Solve your problems (and learn something while you are at it)

A few weeks ago I came across this video…

When I was a kid I loved playing with LEGO blocks, building stuff out of cardboard, scotch tape and toothpicks… I always found rewarding making something out of nothing and I got to have new toys every day! My mother has always drawn and painted and her influence inspired me to become a graphic designer, but the passion for building things, not just drawing them on paper, never left me. I could have become an engineer, but I was awful at math. Eventually the World Wide Web took over our life and I quickly realized that the future was online so I started designing for the web. When HTML was king my job was still mainly that of a designer although it became quickly clear that just using Photoshop or Illustrator wasn’t going to be enough and so I learned PHP. First just some small functions to display HTML and then more complex stuff involving MySQL databases and a more dynamic approach to the development of websites… Javascript and jQuery followed pretty quickly as the demise of Flash came upon the web.

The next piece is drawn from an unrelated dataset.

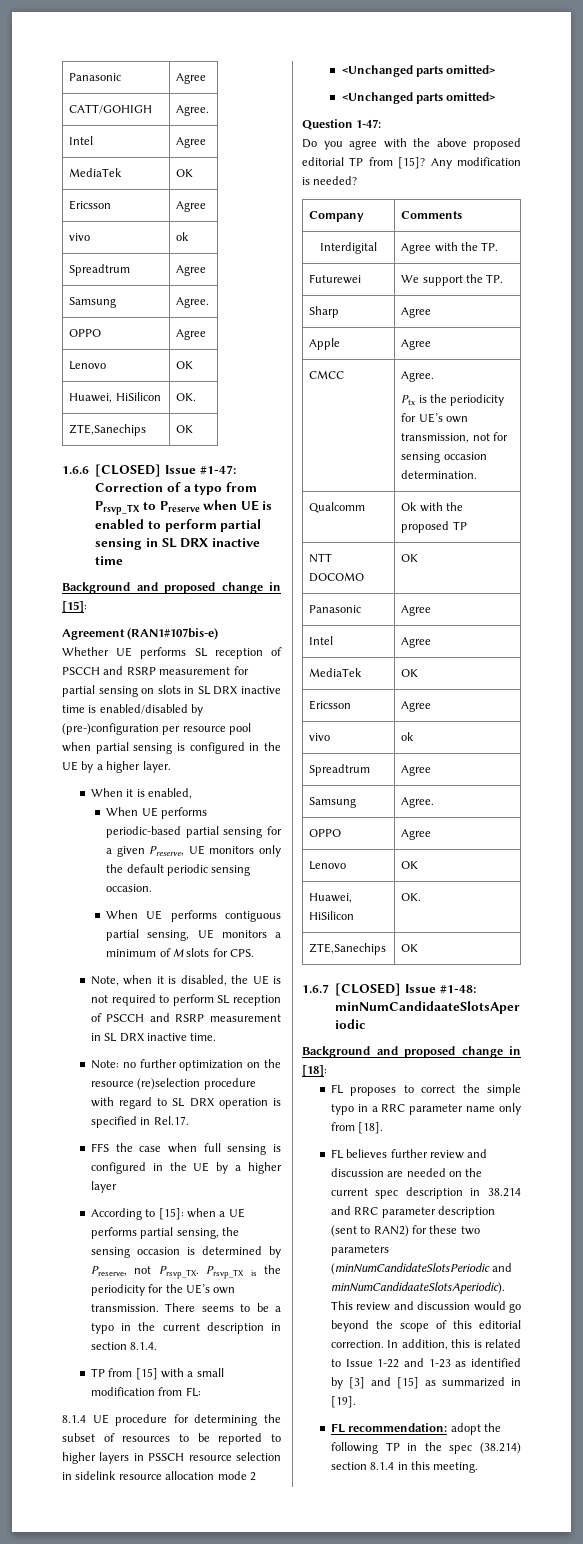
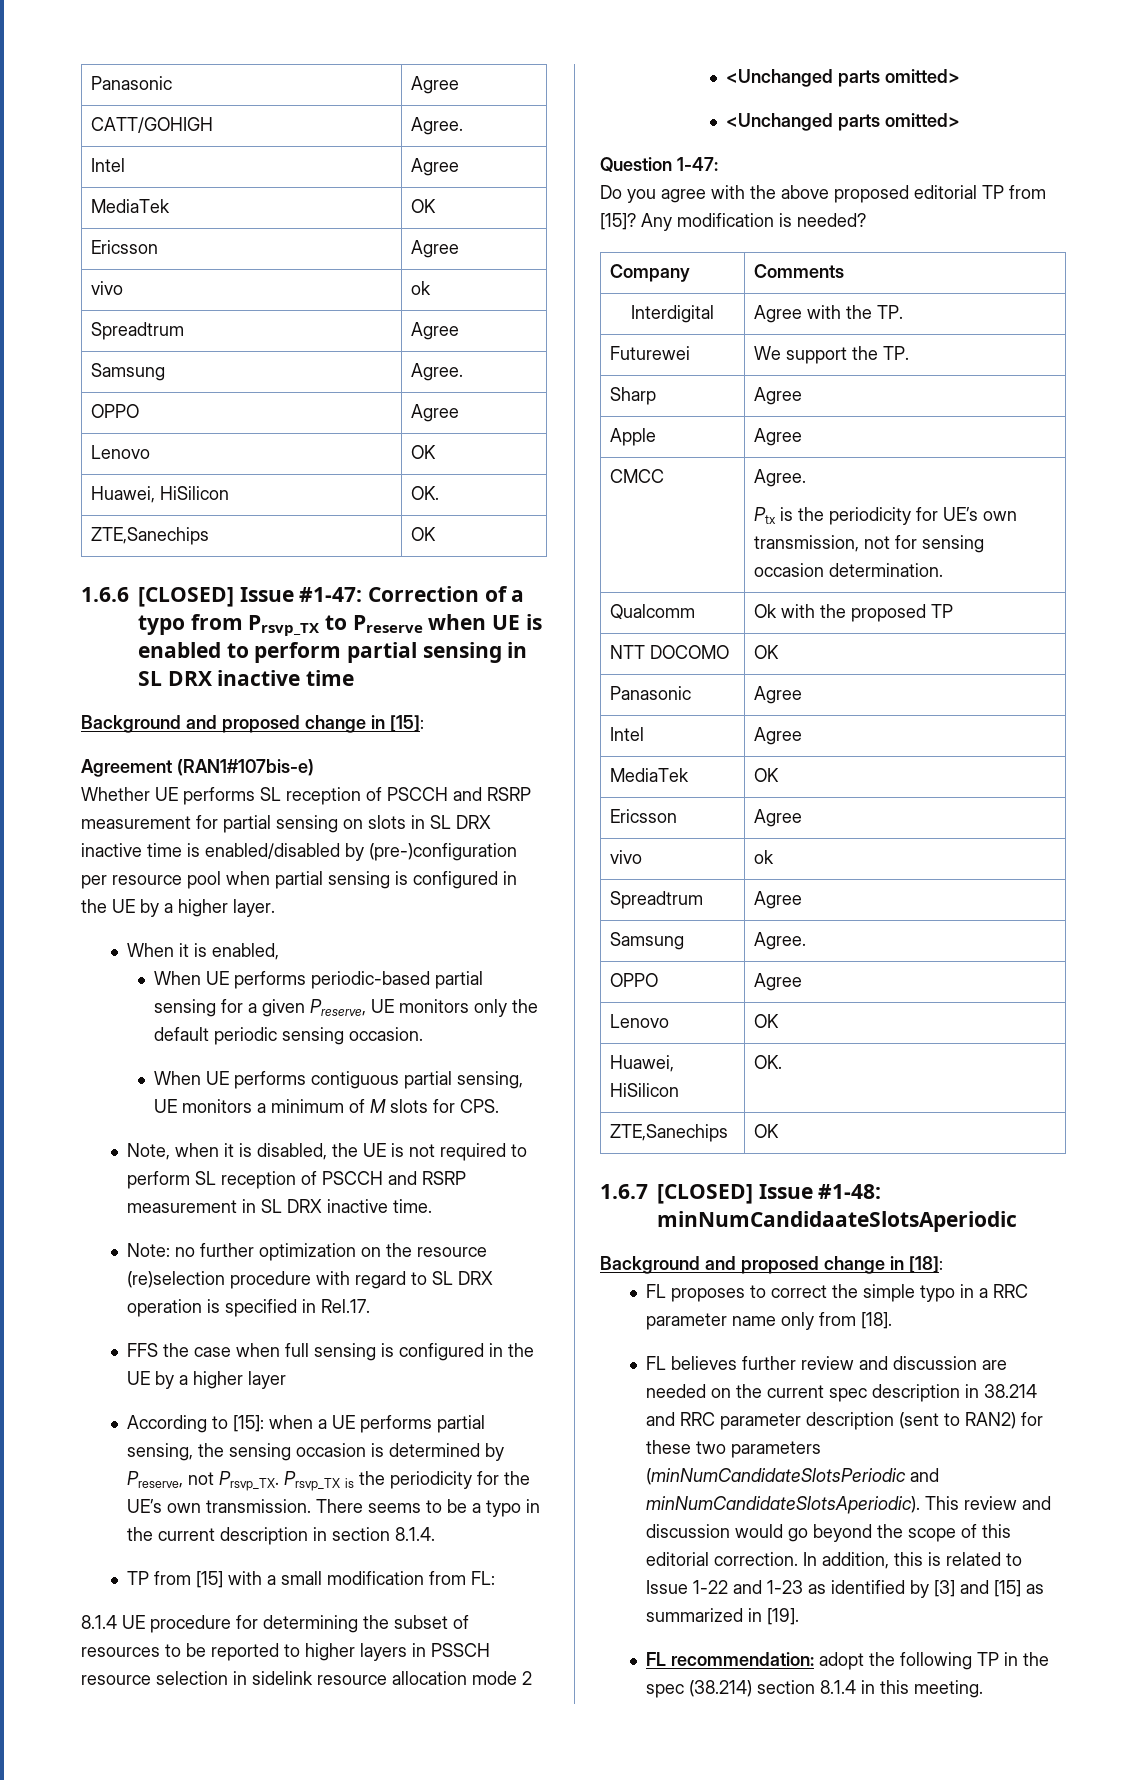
[330,1282,505,1294] minNumCandidaateSlotsAperiodic). -> [646,1496,921,1514] minNumCandidateSlotsAperiodic).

I did not have a plan to learn any of the stuff I learned and I did not know what I needed to learn I just had goals and tasks to accomplish (and problems to solve) and, of course, I had access to the internet. At first I was happy just copy/pasting some snippets from other developers and maybe just modifying them enough to roughly fit my needs, but the thrill of building out of nothing was there again and I could feel it.

Learning how to code has been for me almost like learning how to draw, first copying other drawings, then real subjects and finally just drawing without a subject… The syntax became quickly familiar and things started to click. I did not have any formal training but the common practices and patterns became obvious and I started using them without knowing it. So as the good Kevin said in his video, I had a problem and I solved it, again and again… And from web designer I became web developer.

pokemon_evolution

The evolution has been unstoppable…

At first I was worried, I’ve always being kind of a perfectionist in my work and not having a formal education in computer science I felt always one step behind other developers. I did not feel “qualified” enough for some of the projects my clients asked me to do and I ended up hiring third party companies to outsource the bulk of the jobs. The results were a total disaster. The projects were always late and way below my standards… I had no choice but go back to my old ways, look at the final code, understand it, (loathe it,) modify it, and deliver a limping, placeholder product. Then go back and start from scratch redeveloping the whole project by myself. If anything that gave me the confidence that only comes from seeing what a crappy job other people are doing and that it’s going to be hard to be worst.

Of course there are so many professionals that are much much smarter, more knowledgeable and clever  than me and they are the people I always try to learn from!

I totally agree with Kevin, education is very important, but at the end of the day what we do as developers is solving problems.